[Transcribed page contents]
*** Block opens ***

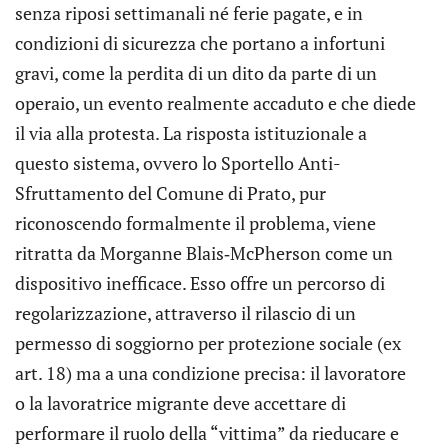
senza riposi settimanali né ferie pagate, e in
condizioni di sicurezza che portano a infortuni
gravi, come la perdita di un dito da parte di un
operaio, un evento realmente accaduto e che diede
il via alla protesta. La risposta istituzionale a
questo sistema, ovvero lo Sportello Anti-
Sfruttamento del Comune di Prato, pur
riconoscendo formalmente il problema, viene
ritratta da Morganne Blais‑McPherson come un
dispositivo inefficace. Esso offre un percorso di
regolarizzazione, attraverso il rilascio di un
permesso di soggiorno per protezione sociale (ex
art. 18) ma a una condizione precisa: il lavoratore
o la lavoratrice migrante deve accettare di
performare il ruolo della “vittima” da rieducare e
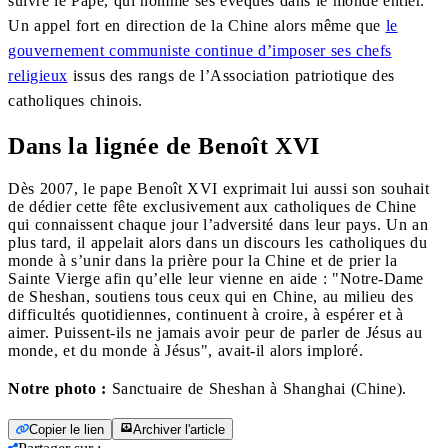
suivre le Pape, qui nomme ses évêques dans le monde entier.
Un appel fort en direction de la Chine alors même que
le
gouvernement communiste continue d’imposer ses chefs
religieux
issus des rangs de l’Association patriotique des
catholiques chinois.
Dans la lignée de Benoît XVI
Dès 2007, le pape Benoît XVI exprimait lui aussi son souhait
de dédier cette fête exclusivement aux catholiques de Chine
qui connaissent chaque jour l’adversité dans leur pays. Un an
plus tard, il appelait alors dans un discours les catholiques du
monde à s’unir dans la prière pour la Chine et de prier la
Sainte Vierge afin qu’elle leur vienne en aide : "Notre-Dame
de Sheshan, soutiens tous ceux qui en Chine, au milieu des
difficultés quotidiennes, continuent à croire, à espérer et à
aimer. Puissent-ils ne jamais avoir peur de parler de Jésus au
monde, et du monde à Jésus", avait-il alors imploré.
Notre photo :
Sanctuaire de Sheshan à Shanghai (Chine).
Copier le lien
Archiver l'article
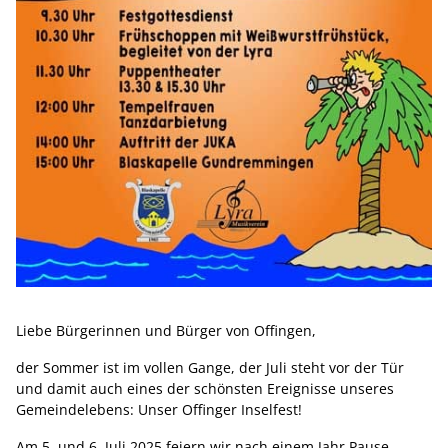
Liebe Bürgerinnen und Bürger von Offingen,
der Sommer ist im vollen Gange, der Juli steht vor der Tür
und damit auch eines der schönsten Ereignisse unseres
Gemeindelebens: Unser Offinger Inselfest!
Am 5. und 6. Juli 2025 feiern wir nach einem Jahr Pause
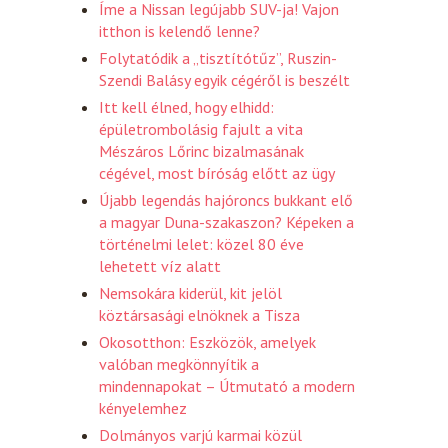
Íme a Nissan legújabb SUV-ja! Vajon
itthon is kelendő lenne?
Folytatódik a „tisztítótűz”, Ruszin-
Szendi Balásy egyik cégéről is beszélt
Itt kell élned, hogy elhidd:
épületrombolásig fajult a vita
Mészáros Lőrinc bizalmasának
cégével, most bíróság előtt az ügy
Újabb legendás hajóroncs bukkant elő
a magyar Duna-szakaszon? Képeken a
történelmi lelet: közel 80 éve
lehetett víz alatt
Nemsokára kiderül, kit jelöl
köztársasági elnöknek a Tisza
Okosotthon: Eszközök, amelyek
valóban megkönnyítik a
mindennapokat – Útmutató a modern
kényelemhez
Dolmányos varjú karmai közül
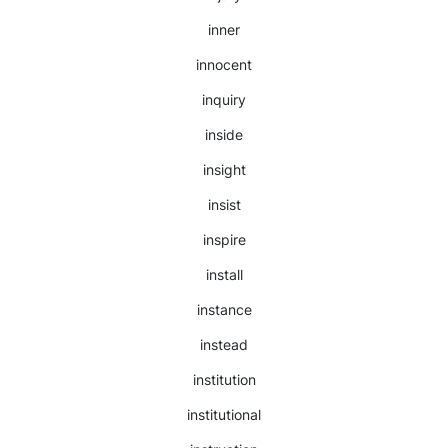
inner
innocent
inquiry
inside
insight
insist
inspire
install
instance
instead
institution
institutional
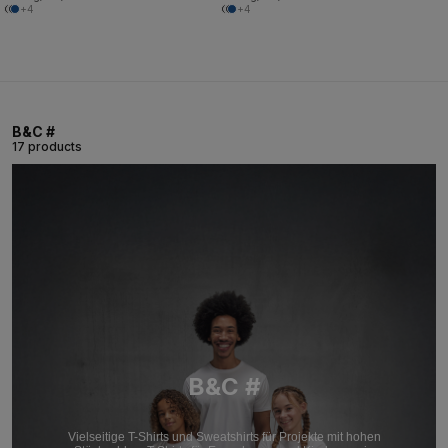
+4
+4
B&C #
17 products
B&C #
Vielseitige T-Shirts und Sweatshirts für Projekte mit hohen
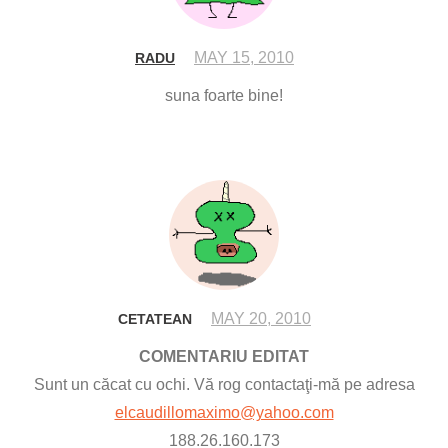
MAY 15, 2010
RADU
suna foarte bine!
MAY 20, 2010
CETATEAN
COMENTARIU EDITAT
Sunt un căcat cu ochi. Vă rog contactaţi-mă pe adresa
elcaudillomaximo@yahoo.com
188.26.160.173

*** Block closes ***

Repeat word for word the lines above, from the first entry through the line containing "performare il ruolo", with both ends kept and the pictures dropped.

senza riposi settimanali né ferie pagate, e in
condizioni di sicurezza che portano a infortuni
gravi, come la perdita di un dito da parte di un
operaio, un evento realmente accaduto e che diede
il via alla protesta. La risposta istituzionale a
questo sistema, ovvero lo Sportello Anti-
Sfruttamento del Comune di Prato, pur
riconoscendo formalmente il problema, viene
ritratta da Morganne Blais‑McPherson come un
dispositivo inefficace. Esso offre un percorso di
regolarizzazione, attraverso il rilascio di un
permesso di soggiorno per protezione sociale (ex
art. 18) ma a una condizione precisa: il lavoratore
o la lavoratrice migrante deve accettare di
performare il ruolo della “vittima” da rieducare e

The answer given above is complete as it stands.